OTHER PRIVACY LAWS APPLICABLE TO BUSINESSES:

• Article I, section 1 of the California Constitution provides that all people have the “inalienable right” of privacy. Persons may state constitutional privacy claims against state actors, private businesses, and individuals.

• Under Business and Professions Code sections 350-52, the California “Office of Privacy Protection” was created in 2000. Its web site is: http://www.privacy.ca.gov.

• Civil Code section 1798.81 of the Civil Code requires businesses to take all reasonable steps to destroy customer records containing personal information which is no longer required to be retained by the business.

• Government Code section 11019.9 requires every state agency to create and issue a privacy policy.

• SB 68, effective July 1, 2004, mandates that commercial web sites or online services that collect personal information on California residents must post a privacy policy and comply with it. The law may be enforced through the Unfair Competition Law, Business & Professions Code section 17200.

• SB 27, effective January 1, 2005, requires online companies to tell consumers what information about them is shared with third parties and the third parties’ identities. As an alternative, the company may simply have a privacy policy giving the customer the free opportunity to opt out of information sharing. Violators are liable for civil penalties up to $3,000 per occurrence plus attorneys’ fees.

____________________________________________________________________________

ON-LINE HELP FOR BUSINESS COMPUTER SECURITY:

• The National Institute of Standards and Technology, an agency of the U.S. Department of Commerce, Technology Administration, has a Computer Resource Security Center that provides cryptographic standards and assessment, and security testing, management and guidance to businesses, including small business seminars. Its web site is:
http://www.scrc.nist.gov.

• The CERT/Coordination Center is a center of Internet security expertise, located at the Software Engineering Institute, a federally-funded research and development center operated by Carnegie Mellon University. It offers incident advisories for various software and systems, incident fixes, security practices and evaluations, and training and education. Its web site is: http://www.cert.org.
• The Internet Security Alliance offers information on security design and data protection, such as in its Common Sense Guide for Senior Managers. Its web site is: http://www.isalliance.org.

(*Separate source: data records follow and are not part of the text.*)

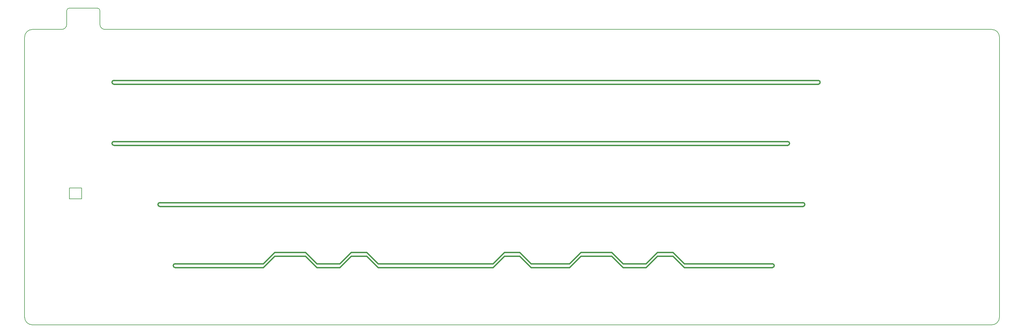
<source format=gbr>
G04 #@! TF.GenerationSoftware,KiCad,Pcbnew,(5.1.10)-1*
G04 #@! TF.CreationDate,2021-12-23T10:18:36+07:00*
G04 #@! TF.ProjectId,averange65,61766572-616e-4676-9536-352e6b696361,rev?*
G04 #@! TF.SameCoordinates,Original*
G04 #@! TF.FileFunction,Profile,NP*
%FSLAX46Y46*%
G04 Gerber Fmt 4.6, Leading zero omitted, Abs format (unit mm)*
G04 Created by KiCad (PCBNEW (5.1.10)-1) date 2021-12-23 10:18:36*
%MOMM*%
%LPD*%
G01*
G04 APERTURE LIST*
G04 #@! TA.AperFunction,Profile*
%ADD10C,0.400000*%
G04 #@! TD*
G04 #@! TA.AperFunction,Profile*
%ADD11C,0.150000*%
G04 #@! TD*
G04 APERTURE END LIST*
D10*
X158195020Y-113018020D02*
X170101320Y-113018020D01*
X149860610Y-109446130D02*
X154623130Y-109446130D01*
X146288720Y-113018020D02*
X149860610Y-109446130D01*
X154623130Y-109446130D02*
X158195020Y-113018020D01*
X158195020Y-114218020D02*
X170101320Y-114218020D01*
X146288720Y-114218020D02*
X149860610Y-110646130D01*
X149860610Y-110646130D02*
X154623130Y-110646130D01*
X154623130Y-110646130D02*
X158195020Y-114218020D01*
X91519880Y-114218020D02*
X98663520Y-114218020D01*
X91519880Y-113018020D02*
X98663520Y-113018020D01*
X98663520Y-113018020D02*
X102235410Y-109446130D01*
X102235410Y-109446130D02*
X106997930Y-109446130D01*
X106997930Y-109446130D02*
X110569820Y-113018020D01*
X98663520Y-114218020D02*
X102235410Y-110646130D01*
X102235410Y-110646130D02*
X106997930Y-110646130D01*
X106997930Y-110646130D02*
X110569820Y-114218020D01*
D11*
X643093Y-42395793D02*
G75*
G02*
X3002070Y-39998767I2381200J15877D01*
G01*
X25630341Y-39998584D02*
G75*
G02*
X24058790Y-38427036I15872J1587423D01*
G01*
X643040Y-42395793D02*
X643040Y-129676719D01*
X13740101Y-34120277D02*
G75*
G02*
X14517818Y-33342559I793592J-15874D01*
G01*
X13739864Y-38427036D02*
G75*
G02*
X12174662Y-39998508I-1587424J15875D01*
G01*
X12174662Y-39998508D02*
X3002070Y-39998767D01*
X23280834Y-33342559D02*
G75*
G02*
X24058552Y-34120276I-15874J-793592D01*
G01*
X23280834Y-33342559D02*
X14517818Y-33342559D01*
X13740101Y-34120277D02*
X13739863Y-38427036D01*
X3008420Y-132073846D02*
G75*
G02*
X643040Y-129676719I15873J2381253D01*
G01*
X24058790Y-38427036D02*
X24058552Y-34120276D01*
X303856094Y-129708468D02*
X303856094Y-42364041D01*
X301490767Y-39998716D02*
X25630341Y-39998584D01*
X301490767Y-39998716D02*
G75*
G02*
X303856094Y-42364041I-15873J-2381200D01*
G01*
X3008420Y-132073846D02*
X301490767Y-132073793D01*
X303856094Y-129708468D02*
G75*
G02*
X301490767Y-132073793I-2381200J15875D01*
G01*
D10*
X173673210Y-109446130D02*
X183198390Y-109446130D01*
X173673210Y-110646130D02*
X183198390Y-110646130D01*
X47466250Y-114218020D02*
G75*
G02*
X47466250Y-113018020I0J600000D01*
G01*
X193914060Y-113018020D02*
X197485950Y-109446130D01*
X78422950Y-109446130D02*
X87947990Y-109446130D01*
X47466250Y-113018020D02*
X74851060Y-113018020D01*
X74851060Y-113018020D02*
X78422950Y-109446130D01*
X183198390Y-109446130D02*
X186770280Y-113018020D01*
X87947990Y-109446130D02*
X91519880Y-113018020D01*
X170101320Y-113018020D02*
X173673210Y-109446130D01*
X146288720Y-113018020D02*
X110569820Y-113018020D01*
X193914060Y-113018020D02*
X186770280Y-113018020D01*
X193914060Y-114218020D02*
X197485950Y-110646130D01*
X197485950Y-110646130D02*
X202248470Y-110646130D01*
X197485950Y-109446130D02*
X202248470Y-109446130D01*
X87947990Y-110646130D02*
X91519880Y-114218020D01*
X202248470Y-109446130D02*
X205820360Y-113018020D01*
X202248470Y-110646130D02*
X205820360Y-114218020D01*
X170101320Y-114218020D02*
X173673210Y-110646130D01*
X146288720Y-114218020D02*
X110569820Y-114218020D01*
X233204326Y-113017680D02*
X205820360Y-113018020D01*
X233204326Y-113017680D02*
G75*
G02*
X233204326Y-114217680I0J-600000D01*
G01*
X193914060Y-114218020D02*
X186770280Y-114218020D01*
X233204326Y-114217680D02*
X205820360Y-114218020D01*
X242729374Y-93967596D02*
X42704210Y-93967608D01*
X42704210Y-95167608D02*
G75*
G02*
X42704210Y-93967608I0J600000D01*
G01*
X242729374Y-93967596D02*
G75*
G02*
X242729374Y-95167596I0J-600000D01*
G01*
X242729374Y-95167596D02*
X42704210Y-95167608D01*
X237966494Y-74917512D02*
G75*
G02*
X237966494Y-76117512I0J-600000D01*
G01*
X237966494Y-74917512D02*
X28416330Y-74917524D01*
X237966494Y-76117512D02*
X28416330Y-76117524D01*
X28416330Y-76117524D02*
G75*
G02*
X28416330Y-74917524I0J600000D01*
G01*
X247491434Y-55867500D02*
G75*
G02*
X247491434Y-57067500I0J-600000D01*
G01*
X247491434Y-57067500D02*
X28416270Y-57067512D01*
X247491434Y-55867500D02*
X28416270Y-55867512D01*
X28416270Y-57067512D02*
G75*
G02*
X28416270Y-55867512I0J600000D01*
G01*
X183198390Y-110646130D02*
X186770280Y-114218020D01*
X47466250Y-114218020D02*
X74851060Y-114218020D01*
X78422950Y-110646130D02*
X87947990Y-110646130D01*
X74851060Y-114218020D02*
X78422950Y-110646130D01*
D11*
X18410030Y-89422608D02*
X18410030Y-92822608D01*
X14610030Y-92822608D02*
X18410030Y-92822608D01*
X14610030Y-89422608D02*
X14610030Y-92822608D01*
X14610030Y-89422608D02*
X18410030Y-89422608D01*
M02*

</source>
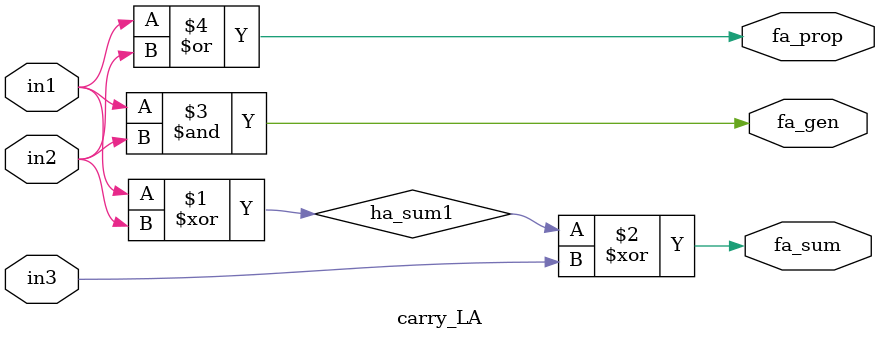
<source format=v>
`timescale 1ns / 1ps


module carry_LA(
    input in1,
    input in2,
    input in3,
    output fa_gen,
    output fa_prop,
    output fa_sum
    );
    wire ha_sum1,ha_sum2;
    
    xor #1 xor_gate1(ha_sum1,in1,in2);
    xor #1 xor_gate2(fa_sum,ha_sum1,in3);
    and #1 and_gate1(fa_gen,in1,in2);
    or  #1  or_gate1(fa_prop,in1,in2);
endmodule

</source>
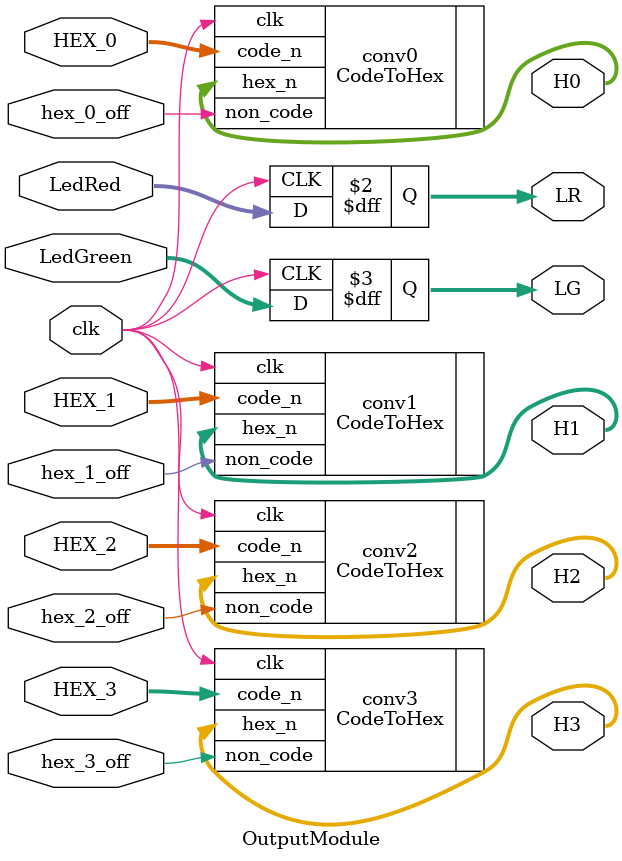
<source format=v>
module OutputModule (	input			clk,
			input		[9:0]	LedRed,
			input		[7:0]	LedGreen,
			input		[3:0]	HEX_0,
			input		[3:0]	HEX_1,
			input		[3:0]	HEX_2,
			input		[3:0]	HEX_3,
			input			hex_0_off,
			input			hex_1_off,
			input			hex_2_off,
			input			hex_3_off,
			output	reg	[9:0]	LR,
			output	reg	[7:0]	LG,
			output		[6:0]	H0,
			output		[6:0]	H1,
			output		[6:0]	H2,
			output		[6:0]	H3);

always @ (posedge clk)	begin
	LR <= LedRed;
	LG <= LedGreen;
end

CodeToHex	conv0 (	.clk(clk),	.code_n(HEX_0),	.non_code(hex_0_off),	.hex_n(H0));
CodeToHex	conv1 (	.clk(clk),	.code_n(HEX_1),	.non_code(hex_1_off),	.hex_n(H1));
CodeToHex	conv2 (	.clk(clk),	.code_n(HEX_2),	.non_code(hex_2_off),	.hex_n(H2));
CodeToHex	conv3 (	.clk(clk),	.code_n(HEX_3),	.non_code(hex_3_off),	.hex_n(H3));

endmodule 

</source>
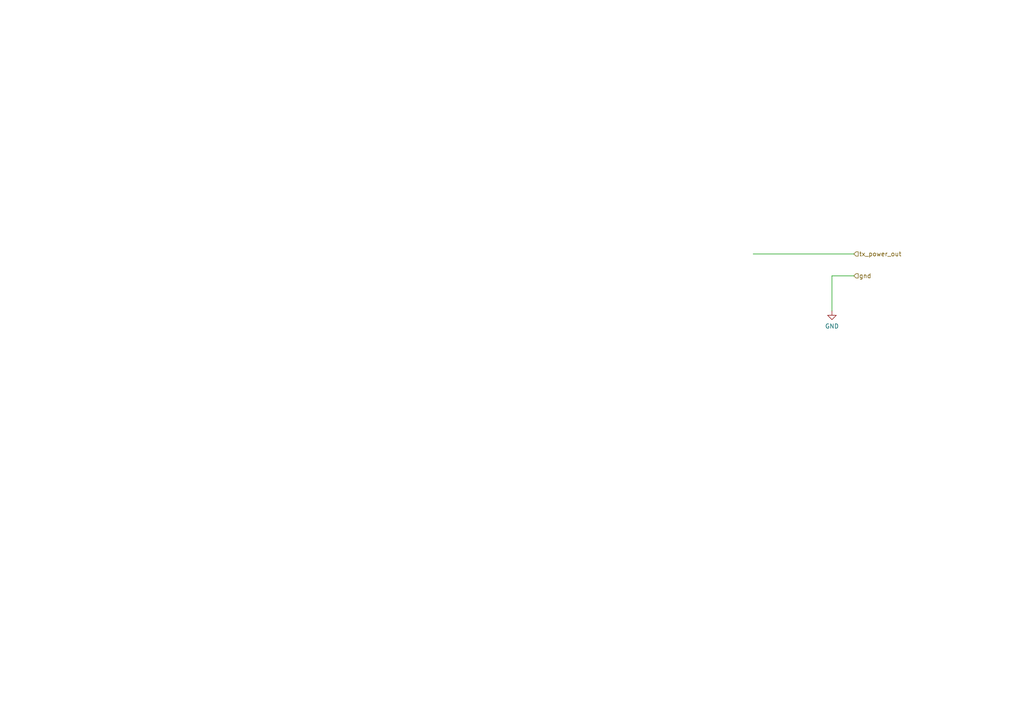
<source format=kicad_sch>
(kicad_sch (version 20211123) (generator eeschema)

  (uuid e6169167-efa8-4d36-af57-99cebd1d5267)

  (paper "A4")

  


  (wire (pts (xy 218.44 73.66) (xy 247.65 73.66))
    (stroke (width 0) (type default) (color 0 0 0 0))
    (uuid 1772e965-0dbc-48fe-aaee-6d7808ef792e)
  )
  (wire (pts (xy 241.3 80.01) (xy 241.3 90.17))
    (stroke (width 0) (type default) (color 0 0 0 0))
    (uuid 8941c5c5-d0a3-4c0d-a9e8-2becfd9a09f5)
  )
  (wire (pts (xy 247.65 80.01) (xy 241.3 80.01))
    (stroke (width 0) (type default) (color 0 0 0 0))
    (uuid bd9aac5a-3ce7-413e-8f3b-df13164b75d5)
  )

  (hierarchical_label "gnd" (shape input) (at 247.65 80.01 0)
    (effects (font (size 1.27 1.27)) (justify left))
    (uuid 36ac7120-a204-4a03-8f1e-d4a5d7e35e57)
  )
  (hierarchical_label "tx_power_out" (shape input) (at 247.65 73.66 0)
    (effects (font (size 1.27 1.27)) (justify left))
    (uuid 74992083-3283-44d5-909d-7e86362f7117)
  )

  (symbol (lib_id "power:GND") (at 241.3 90.17 0) (unit 1)
    (in_bom yes) (on_board yes) (fields_autoplaced)
    (uuid b8131269-50cb-486e-8797-b243d0a904bf)
    (property "Reference" "#PWR?" (id 0) (at 241.3 96.52 0)
      (effects (font (size 1.27 1.27)) hide)
    )
    (property "Value" "GND" (id 1) (at 241.3 94.6134 0))
    (property "Footprint" "" (id 2) (at 241.3 90.17 0)
      (effects (font (size 1.27 1.27)) hide)
    )
    (property "Datasheet" "" (id 3) (at 241.3 90.17 0)
      (effects (font (size 1.27 1.27)) hide)
    )
    (pin "1" (uuid b4a9a69a-aaed-48e0-8d3e-91e09e88e81f))
  )
)

</source>
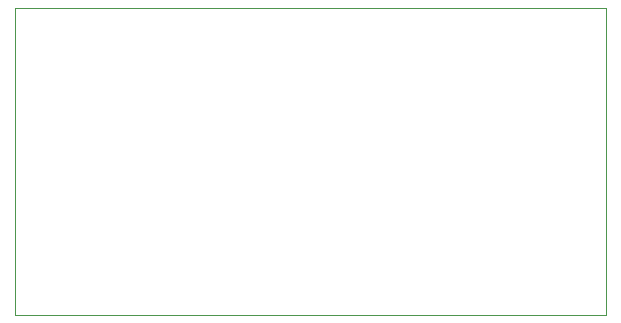
<source format=gm1>
G04 #@! TF.GenerationSoftware,KiCad,Pcbnew,5.1.9+dfsg1-1*
G04 #@! TF.CreationDate,2023-01-27T15:42:53+09:00*
G04 #@! TF.ProjectId,bottom,626f7474-6f6d-42e6-9b69-6361645f7063,rev?*
G04 #@! TF.SameCoordinates,Original*
G04 #@! TF.FileFunction,Profile,NP*
%FSLAX46Y46*%
G04 Gerber Fmt 4.6, Leading zero omitted, Abs format (unit mm)*
G04 Created by KiCad (PCBNEW 5.1.9+dfsg1-1) date 2023-01-27 15:42:53*
%MOMM*%
%LPD*%
G01*
G04 APERTURE LIST*
G04 #@! TA.AperFunction,Profile*
%ADD10C,0.050000*%
G04 #@! TD*
G04 APERTURE END LIST*
D10*
X118000000Y-116000000D02*
X118000000Y-90000000D01*
X168000000Y-116000000D02*
X118000000Y-116000000D01*
X168000000Y-90000000D02*
X168000000Y-116000000D01*
X118000000Y-90000000D02*
X168000000Y-90000000D01*
M02*

</source>
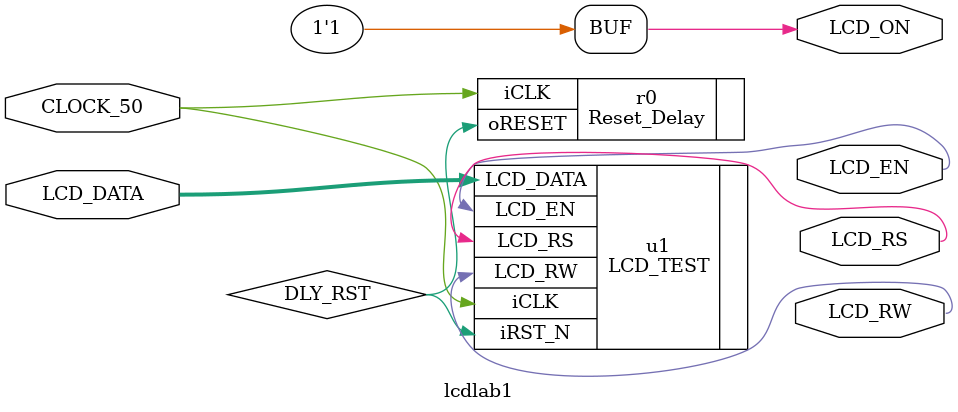
<source format=v>
module lcdlab1(
  input CLOCK_50,	//	50 MHz clock
//	LCD Module 16X2
  output LCD_ON,	// LCD Power ON/OFF
  output LCD_RW,	// LCD Read/Write Select, 0 = Write, 1 = Read
  output LCD_EN,	// LCD Enable
  output LCD_RS,	// LCD Command/Data Select, 0 = Command, 1 = Data
  inout [7:0] LCD_DATA	// LCD Data bus 8 bits
);


// reset delay gives some time for peripherals to initialize
wire DLY_RST;
Reset_Delay r0(	.iCLK(CLOCK_50),.oRESET(DLY_RST) );


// turn LCD ON
assign	LCD_ON		=	1'b1;


LCD_TEST u1(
// Host Side
   .iCLK(CLOCK_50),
   .iRST_N(DLY_RST),
// LCD Side
   .LCD_DATA(LCD_DATA),
   .LCD_RW(LCD_RW),
   .LCD_EN(LCD_EN),
   .LCD_RS(LCD_RS)
);

endmodule 
</source>
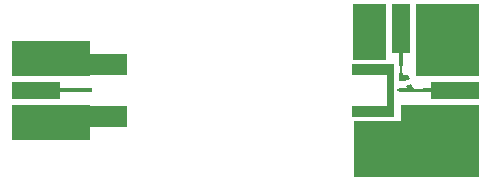
<source format=gtl>
%FSLAX36Y36*%
%MOMM*%
%SFA1B1*%
%ADD10C,.010*%

G36*
X200000Y-2995000D02*
X3020000D01*
Y1700000D01*
X200000D01*
Y-2995000D01*
G37*
G36*
X-22100000Y-4350000D02*
Y-4295000D01*
X-18900000D01*
Y-2495000D01*
X-22100000D01*
Y-1396422D01*
X-28700000D01*
Y-4350000D01*
X-22100000D01*
G37*
G36*
X5520000Y-4350000D02*
X10900000D01*
Y1700000D01*
X5520000D01*
Y-4350000D01*
G37*
G36*
X4499677Y-4752159D02*
X4504183Y-4750581D01*
X4531883Y-4829680D01*
X5003784Y-4664423D01*
X4871578Y-4286902D01*
X4812567Y-4307567D01*
X4800000Y-4295000D01*
X4440000D01*
Y-4100000D01*
X4340000D01*
Y-3550000D01*
X4440000D01*
Y-2400000D01*
X5020000D01*
Y1700000D01*
X3520000D01*
Y-2400000D01*
X4100000D01*
Y-3550000D01*
X4200000D01*
Y-4100000D01*
X4100000D01*
Y-4795000D01*
X4514680D01*
X4499677Y-4752159D01*
G37*
G36*
X-21900000Y-5770000D02*
Y-5430000D01*
X-24600000D01*
Y-4850000D01*
X-28700000D01*
Y-6350000D01*
X-24600000D01*
Y-5770000D01*
X-21900000D01*
G37*
G36*
X5400000Y-5770000D02*
Y-5710000D01*
X6100000D01*
Y-5770000D01*
X6800000D01*
Y-6350000D01*
X10900000D01*
Y-4850000D01*
X6800000D01*
Y-5430000D01*
X6100000D01*
Y-5490000D01*
X5400000D01*
Y-5430000D01*
X5271885D01*
X5135989Y-5041943D01*
X4664089Y-5207200D01*
X4742113Y-5430000D01*
X4150000D01*
X3850000Y-5600000D01*
X4150000Y-5770000D01*
X5400000D01*
G37*
G36*
X100000Y-3395000D02*
Y-4295000D01*
X3100000D01*
Y-6905000D01*
X100000D01*
Y-7805000D01*
X3700000D01*
Y-3395000D01*
X100000D01*
G37*
G36*
X-22100000Y-6905000D02*
Y-6850000D01*
X-28700000D01*
Y-9803578D01*
X-22100000D01*
Y-8705000D01*
X-18900000D01*
Y-6905000D01*
X-22100000D01*
G37*
G36*
X4300000Y-6850000D02*
Y-8205000D01*
X300000D01*
Y-12900000D01*
X10900000D01*
Y-6850000D01*
X4300000D01*
G37*
M02*
G04 End of Data *

</source>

__________________________________________________________________________

ATTORNEYS BEWARE OF CONFLICTING DUTIES:
DUTY TO DESTROY vs. ETHICAL OBLIGATIONS

Although Civil Code section 1798.81 requires businesses to destroy records of personal information not in use, attorneys should not start shredding or erasing client files yet:

• Before disposing of client files, attorneys must take all reasonable steps to locate the client, notify the client of the intended disposal, and allow the client to examine or retrieve the file. Cal. State Bar Formal Opinion 2001-157.

• Regardless of client directives, attorneys have the duty to examine the contents of the file and preserve certain documents required to establish a claim or defense, that have intrinsic value (e.g., money orders, stocks, wills, original deeds), or that must otherwise be preserved by law (e.g., certain estate planning documents). Cal. State Bar Formal Opinion 2001-157; Los Angeles Bar Association Formal Opinion 475 (1995). See Probate Code § § 730-35.

• Attorneys must retain documents pertaining to criminal matters until the client dies or provides express consent for destruction. Cal. State Bar Formal Opinion 2001-157; Los Angeles Bar Association Formal Opinion 420 (1983).